## Exercise directions
An exact copy of the entries below is the expected answer.
#####
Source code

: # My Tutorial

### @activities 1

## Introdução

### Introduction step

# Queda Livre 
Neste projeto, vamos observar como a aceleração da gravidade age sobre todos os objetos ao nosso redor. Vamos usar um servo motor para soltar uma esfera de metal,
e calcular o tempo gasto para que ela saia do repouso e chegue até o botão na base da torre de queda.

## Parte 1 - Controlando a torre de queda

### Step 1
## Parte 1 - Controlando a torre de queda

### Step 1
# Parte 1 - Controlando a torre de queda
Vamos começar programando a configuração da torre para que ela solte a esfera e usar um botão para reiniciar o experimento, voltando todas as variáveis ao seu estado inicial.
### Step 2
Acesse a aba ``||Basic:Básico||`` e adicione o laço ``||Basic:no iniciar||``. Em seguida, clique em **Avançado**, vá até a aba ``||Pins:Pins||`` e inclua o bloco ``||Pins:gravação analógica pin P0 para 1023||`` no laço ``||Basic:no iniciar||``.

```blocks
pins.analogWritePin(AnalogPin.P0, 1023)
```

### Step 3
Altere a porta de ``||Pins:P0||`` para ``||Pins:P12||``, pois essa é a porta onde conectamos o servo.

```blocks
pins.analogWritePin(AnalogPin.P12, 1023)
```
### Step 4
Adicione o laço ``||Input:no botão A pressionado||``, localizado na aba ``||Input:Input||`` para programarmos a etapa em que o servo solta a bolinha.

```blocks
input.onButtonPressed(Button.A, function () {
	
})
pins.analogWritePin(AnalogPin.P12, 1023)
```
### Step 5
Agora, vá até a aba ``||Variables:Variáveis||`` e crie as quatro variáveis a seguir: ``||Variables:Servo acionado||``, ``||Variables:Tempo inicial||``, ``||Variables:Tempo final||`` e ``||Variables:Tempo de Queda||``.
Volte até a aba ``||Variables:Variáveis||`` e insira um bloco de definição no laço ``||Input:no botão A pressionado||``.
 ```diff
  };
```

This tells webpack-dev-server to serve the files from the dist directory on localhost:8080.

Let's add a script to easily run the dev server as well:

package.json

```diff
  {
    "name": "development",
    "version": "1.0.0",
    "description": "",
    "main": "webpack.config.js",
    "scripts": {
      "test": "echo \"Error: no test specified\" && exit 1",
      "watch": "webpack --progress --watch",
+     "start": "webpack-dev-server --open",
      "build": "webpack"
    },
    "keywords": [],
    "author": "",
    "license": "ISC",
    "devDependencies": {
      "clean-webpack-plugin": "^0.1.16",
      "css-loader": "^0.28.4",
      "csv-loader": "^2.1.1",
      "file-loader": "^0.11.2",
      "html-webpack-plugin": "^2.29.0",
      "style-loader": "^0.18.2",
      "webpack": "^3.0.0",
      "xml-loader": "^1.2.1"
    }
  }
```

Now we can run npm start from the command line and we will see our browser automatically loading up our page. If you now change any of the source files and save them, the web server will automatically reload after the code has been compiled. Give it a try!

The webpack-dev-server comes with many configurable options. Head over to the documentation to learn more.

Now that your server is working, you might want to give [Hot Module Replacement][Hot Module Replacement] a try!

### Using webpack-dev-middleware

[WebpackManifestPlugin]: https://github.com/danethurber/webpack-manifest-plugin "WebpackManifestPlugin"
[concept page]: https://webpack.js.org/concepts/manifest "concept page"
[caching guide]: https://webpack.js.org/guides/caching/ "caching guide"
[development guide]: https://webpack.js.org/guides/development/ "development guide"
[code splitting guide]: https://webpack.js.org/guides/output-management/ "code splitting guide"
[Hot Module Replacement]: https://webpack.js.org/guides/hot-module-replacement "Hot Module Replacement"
#####
## Task solution
Source code

: # My Tutorial

### @activities 1

## Introdução

### Introduction step

# Queda Livre 
Neste projeto, vamos observar como a aceleração da gravidade age sobre todos os objetos ao nosso redor. Vamos usar um servo motor para soltar uma esfera de metal,
e calcular o tempo gasto para que ela saia do repouso e chegue até o botão na base da torre de queda.

## Parte 1 - Controlando a torre de queda

### Step 1
## Parte 1 - Controlando a torre de queda

### Step 1
# Parte 1 - Controlando a torre de queda
Vamos começar programando a configuração da torre para que ela solte a esfera e usar um botão para reiniciar o experimento, voltando todas as variáveis ao seu estado inicial.
### Step 2
Acesse a aba ``||Basic:Básico||`` e adicione o laço ``||Basic:no iniciar||``. Em seguida, clique em **Avançado**, vá até a aba ``||Pins:Pins||`` e inclua o bloco ``||Pins:gravação analógica pin P0 para 1023||`` no laço ``||Basic:no iniciar||``.

```blocks
pins.analogWritePin(AnalogPin.P0, 1023)
```

### Step 3
Altere a porta de ``||Pins:P0||`` para ``||Pins:P12||``, pois essa é a porta onde conectamos o servo.

```blocks
pins.analogWritePin(AnalogPin.P12, 1023)
```
### Step 4
Adicione o laço ``||Input:no botão A pressionado||``, localizado na aba ``||Input:Input||`` para programarmos a etapa em que o servo solta a bolinha.

```blocks
input.onButtonPressed(Button.A, function () {
	
})
pins.analogWritePin(AnalogPin.P12, 1023)
```
### Step 5
Agora, vá até a aba ``||Variables:Variáveis||`` e crie as quatro variáveis a seguir: ``||Variables:Servo acionado||``, ``||Variables:Tempo inicial||``, ``||Variables:Tempo final||`` e ``||Variables:Tempo de Queda||``.
Volte até a aba ``||Variables:Variáveis||`` e insira um bloco de definição no laço ``||Input:no botão A pressionado||``.
 ```diff
  };
```

This tells webpack-dev-server to serve the files from the dist directory on localhost:8080.

Let's add a script to easily run the dev server as well:

package.json

```diff
  {
    "name": "development",
    "version": "1.0.0",
    "description": "",
    "main": "webpack.config.js",
    "scripts": {
      "test": "echo \"Error: no test specified\" && exit 1",
      "watch": "webpack --progress --watch",
+     "start": "webpack-dev-server --open",
      "build": "webpack"
    },
    "keywords": [],
    "author": "",
    "license": "ISC",
    "devDependencies": {
      "clean-webpack-plugin": "^0.1.16",
      "css-loader": "^0.28.4",
      "csv-loader": "^2.1.1",
      "file-loader": "^0.11.2",
      "html-webpack-plugin": "^2.29.0",
      "style-loader": "^0.18.2",
      "webpack": "^3.0.0",
      "xml-loader": "^1.2.1"
    }
  }
```

Now we can run npm start from the command line and we will see our browser automatically loading up our page. If you now change any of the source files and save them, the web server will automatically reload after the code has been compiled. Give it a try!

The webpack-dev-server comes with many configurable options. Head over to the documentation to learn more.

Now that your server is working, you might want to give [Hot Module Replacement][Hot Module Replacement] a try!

### Using webpack-dev-middleware

[WebpackManifestPlugin]: https://github.com/danethurber/webpack-manifest-plugin "WebpackManifestPlugin"
[concept page]: https://webpack.js.org/concepts/manifest "concept page"
[caching guide]: https://webpack.js.org/guides/caching/ "caching guide"
[development guide]: https://webpack.js.org/guides/development/ "development guide"
[code splitting guide]: https://webpack.js.org/guides/output-management/ "code splitting guide"
[Hot Module Replacement]: https://webpack.js.org/guides/hot-module-replacement "Hot Module Replacement"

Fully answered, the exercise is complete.